Wraps arbitrary expressions as a Layer object.

The Lambda layer exists so that arbitrary expressions can be used as a Layer when constructing Sequential and Functional API models. Lambda layers are best suited for simple operations or quick experimentation. For more advanced use cases, prefer writing new subclasses of Layer.

WARNING: Lambda layers have (de)serialization limitations!

The main reason to subclass Layer instead of using a Lambda layer is saving and inspecting a model. Lambda layers are saved by serializing the Python bytecode, which is fundamentally non-portable and potentially unsafe. They should only be loaded in the same environment where they were saved.
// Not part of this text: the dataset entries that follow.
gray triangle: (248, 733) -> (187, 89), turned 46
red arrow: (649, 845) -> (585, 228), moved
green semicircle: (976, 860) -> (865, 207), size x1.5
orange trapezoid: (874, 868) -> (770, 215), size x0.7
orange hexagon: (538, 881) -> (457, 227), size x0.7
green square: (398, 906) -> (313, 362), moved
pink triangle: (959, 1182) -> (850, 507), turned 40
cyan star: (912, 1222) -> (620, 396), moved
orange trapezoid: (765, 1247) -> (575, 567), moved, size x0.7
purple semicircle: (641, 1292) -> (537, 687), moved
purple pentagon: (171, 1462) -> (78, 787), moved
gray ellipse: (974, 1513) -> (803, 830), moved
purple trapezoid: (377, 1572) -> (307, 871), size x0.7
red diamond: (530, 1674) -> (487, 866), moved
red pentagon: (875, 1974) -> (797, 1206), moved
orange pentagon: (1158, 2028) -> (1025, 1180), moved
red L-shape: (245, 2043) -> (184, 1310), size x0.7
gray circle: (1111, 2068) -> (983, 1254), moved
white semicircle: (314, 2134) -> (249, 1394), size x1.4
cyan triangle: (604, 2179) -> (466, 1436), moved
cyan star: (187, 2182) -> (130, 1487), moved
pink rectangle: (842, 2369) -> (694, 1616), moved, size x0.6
Subclassed layers can be saved in a more portable way by overriding their get_config() method. Models that rely on subclassed Layers are also often easier to visualize and reason about.

Example

# add a x -> x^2 layer
model.add(Lambda(lambda x: x ** 2))

Arguments

  • function: The function to be evaluated. Takes input tensor as first argument.
  • output_shape: Expected output shape from function. This argument can usually be inferred if not explicitly provided. Can be a tuple or function. If a tuple, it only specifies the first dimension onward; sample dimension is assumed either the same as the input: output_shape = (input_shape[0], ) + output_shape or, the input is None and the sample dimension is also None: output_shape = (None, ) + output_shape. If a function, it specifies the entire shape as a function of the input shape: output_shape = f(input_shape).
  • mask: Either None (indicating no masking) or a callable with the same signature as the compute_mask layer method, or a tensor that will be returned as output mask regardless of what the input is.
  • arguments: Optional dictionary of keyword arguments to be passed to the function.